What is Effective Networking?
You probably already do a lot of informal networking through chatting to people who you meet at the gym, at the school gate, or at social occasions.
This is all beneficial: as Bob Migliani says in the Huffington Post, so-called “lucky” people are the ones who talk to everyone they meet, “opening up their minds to chance meetings with strangers where one thing can lead to another.”
Business networks offer a more formal approach to meeting people and making new contacts. Everyone you meet will have an interest in one form of business or another, and they will be as interested in you and your business as you are in theirs. But it is essential to do your homework first. According to Ivan Misner, founder of the global business network BNI, if you fail to prepare, “you’re not only wasting your time, you’re wasting the time of the other networkers you talk to.”

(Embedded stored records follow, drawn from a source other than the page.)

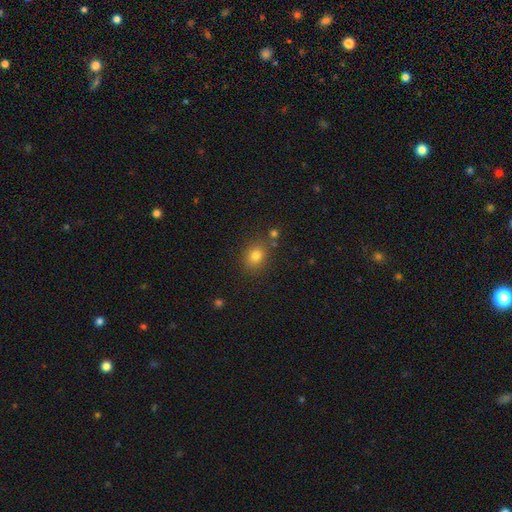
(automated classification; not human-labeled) Smooth or featured?
  - smooth: 79% *
  - star or artifact: 14%
  - featured or disk: 7%
How rounded?
  - round: 58% *
  - in between: 41%
  - cigar-shaped: 1%
Merging?
  - none: 79% *
  - minor disturbance: 11%
  - merger: 6%
  - major disturbance: 3%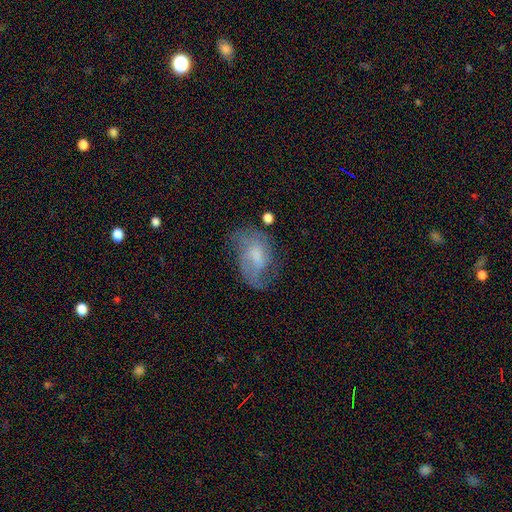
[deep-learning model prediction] This is possibly a featured or disk galaxy (53%). It is clearly not viewed edge-on (96%). Bar: possibly no (54%). Spiral arm pattern: likely yes (69%). Central bulge: marginally moderate (35%). Merging: possibly none (45%).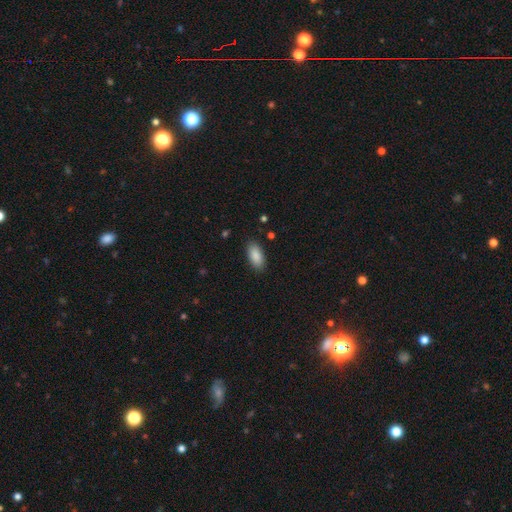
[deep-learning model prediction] A smooth galaxy with no disk features (89%) that is in between round and cigar-shaped (92%). Merging: none (87%).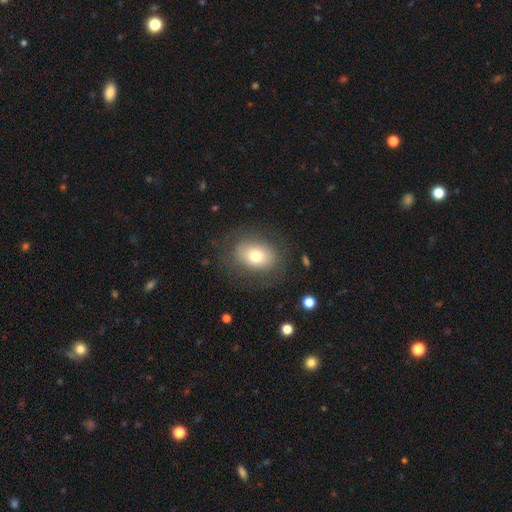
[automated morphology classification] Q: Smooth or featured?
A: smooth (70%); runner-up: featured or disk (20%)
Q: How rounded?
A: in between (63%); runner-up: round (37%)
Q: Merging?
A: none (75%); runner-up: minor disturbance (15%)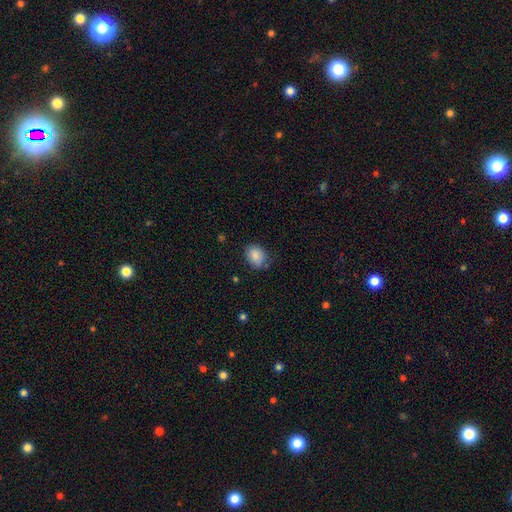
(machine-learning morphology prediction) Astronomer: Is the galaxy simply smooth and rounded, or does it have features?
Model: smooth — 86%.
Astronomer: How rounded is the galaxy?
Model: in between — 64%.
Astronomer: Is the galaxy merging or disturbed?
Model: none — 70%.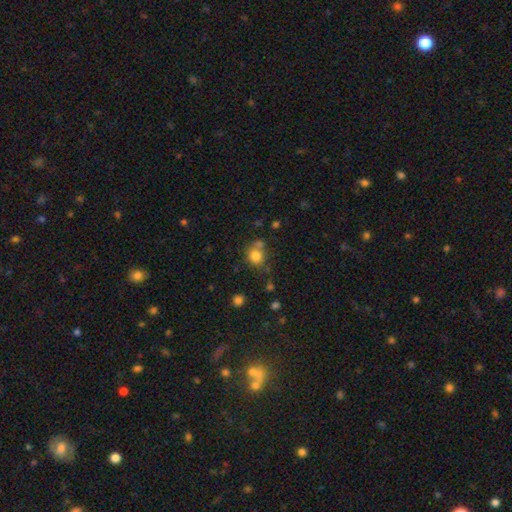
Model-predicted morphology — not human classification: Smooth or featured? smooth (80%)
How rounded? round (78%)
Merging? none (60%)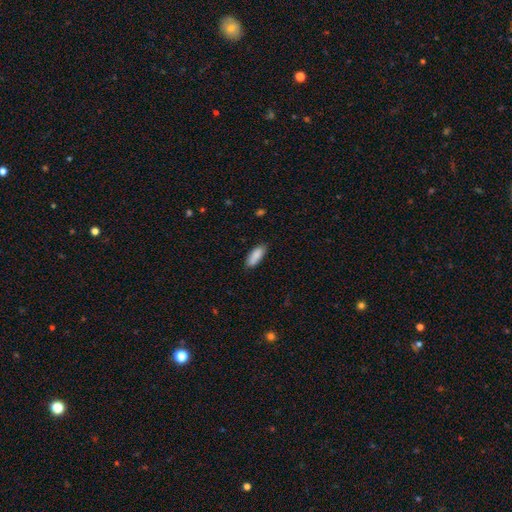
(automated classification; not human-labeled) smooth 88%, star or artifact 6%, featured or disk 6%. Down the decision tree: how rounded — in between (72%); merging — none (81%).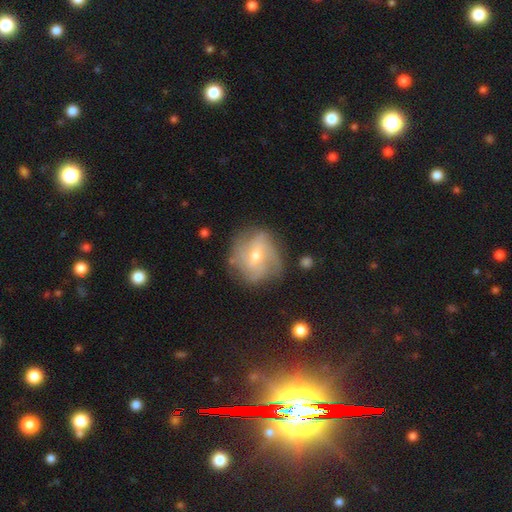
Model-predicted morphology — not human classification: Smooth or featured? featured or disk (70%)
Edge-on disk? no (96%)
Bar? no (54%)
Spiral arms? yes (85%)
Spiral winding? medium (40%)
Spiral arm count? can't tell (33%)
Bulge size? moderate (53%)
Merging? none (69%)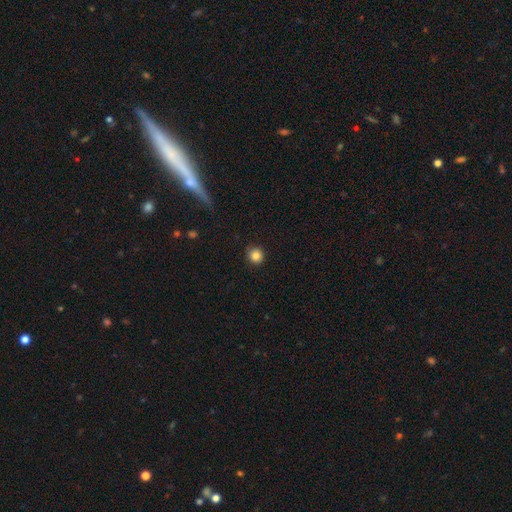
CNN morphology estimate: A smooth galaxy with no disk features (84%) that is round (93%).

Vote fractions:
- Smooth or featured? smooth: 84% / star or artifact: 11% / featured or disk: 5%
- How rounded? round: 93% / in between: 6% / cigar-shaped: 1%
- Merging? none: 90% / minor disturbance: 7% / major disturbance: 2% / merger: 1%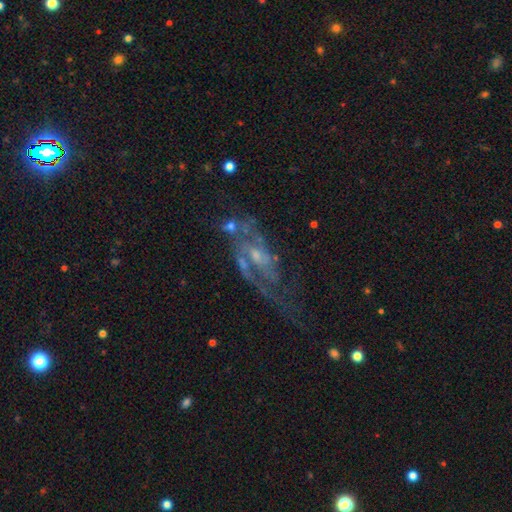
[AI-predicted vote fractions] smooth_or_featured: featured or disk (p=0.82) [alt: star or artifact p=0.09]
disk_edge_on: no (p=0.93) [alt: yes p=0.07]
bar: no (p=0.48) [alt: weak p=0.42]
has_spiral_arms: yes (p=0.90) [alt: no p=0.10]
spiral_winding: medium (p=0.47) [alt: loose p=0.27]
spiral_arm_count: 2 (p=0.56) [alt: can't tell p=0.19]
bulge_size: small (p=0.58) [alt: moderate p=0.28]
merging: none (p=0.47) [alt: major disturbance p=0.25]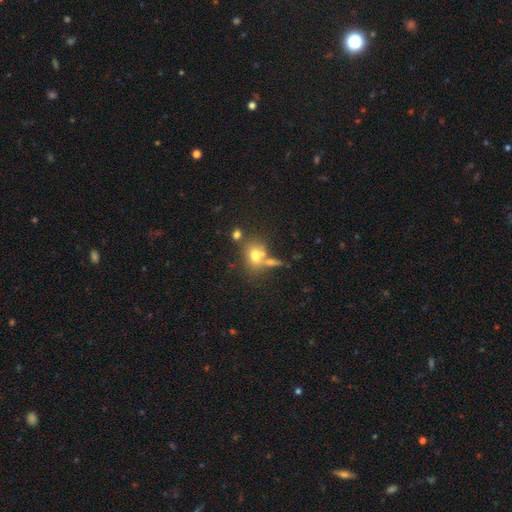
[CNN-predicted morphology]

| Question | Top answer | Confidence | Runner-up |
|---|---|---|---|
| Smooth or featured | smooth | 68% | featured or disk (19%) |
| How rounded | in between | 53% | round (45%) |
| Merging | none | 48% | merger (29%) |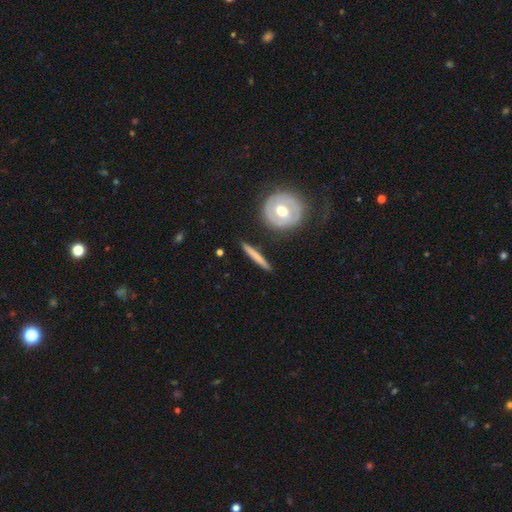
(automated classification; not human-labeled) Smooth or featured? smooth (50%)
How rounded? cigar-shaped (91%)
Merging? none (89%)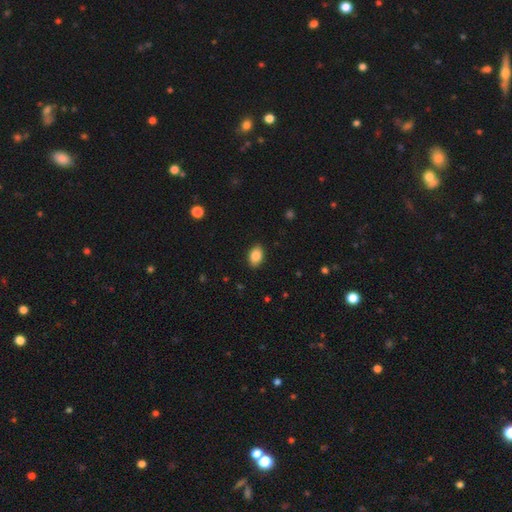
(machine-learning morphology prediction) A smooth galaxy with no disk features (87%) that is in between round and cigar-shaped (88%).

Vote fractions:
- Smooth or featured? smooth: 87% / star or artifact: 8% / featured or disk: 5%
- How rounded? in between: 88% / round: 11% / cigar-shaped: 1%
- Merging? none: 89% / minor disturbance: 8% / major disturbance: 2% / merger: 1%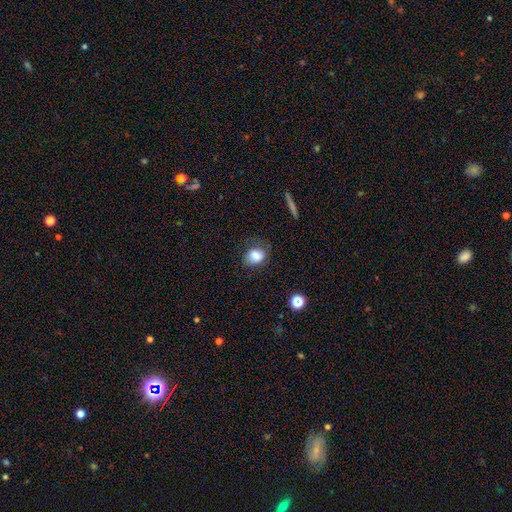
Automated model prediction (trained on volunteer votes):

Before you attend an event, spend some time thinking about what you hope to achieve, and who you would like to talk to while still being open to the unexpected encounter. Find out who will be there and whether the group has any rules. For example, if there is a strict “no selling” policy, make sure you stick to it!
Check that the information on your business cards is up to date, and that you have enough cards with you to hand out to the people you meet. And, most importantly, consider how you wish to present yourself. Have your “elevator pitch”–a short statement about yourself and your brand–ready.
Build your Brand Instead of Selling
The most successful networkers focus on what they can give, and not on what they can take. This makes sense when you remember that networking is not about selling, but about building your brand. The more that you help people by giving practical advice, providing a valuable contact, or by just listening to problems, the more likely it is that the other person will remember your name. People will come to trust you, and by extension your business, and to recognise you as a valued adviser.
Of course, you want to talk about your own business–that is what the elevator pitch is for–but make sure you spend just as much time listening to the people you meet. Ask them questions, and show an interest. You don’t have to confine yourself to business matters; your new acquaintances will react with delight if you remember and ask after their family members the next time you meet.
Business Rule: Follow Up With New Contacts
It is surprising how many people forget the final rule of networking: Follow Up! As soon as you get home, organise those business cards you’ve picked up (in a card file, or on a spreadsheet, whatever works for you), making a few notes about each person. Decide which ones you would like to get to know better and phone them to suggest another meeting, or email with a snippet of information you think might interest them.
Finally-I cannot stress this enough–if you have promised to do something, make sure you do it. Networking is a great way of building your reputation and making your brand more visible; don’t let broken promises undo the good work.
Business Networking: Critical to Success
Although you may think that the small businesses that quickly prosper are benefiting from Lady Luck – the reality is that most business owners make their own luck. Whether you’re networking in a formal setting or with people you happen to meet at the grocery store; get the word out, promote your brand, present a positive image, and follow up afterwards. You’ll reap the rewards for months and years to come.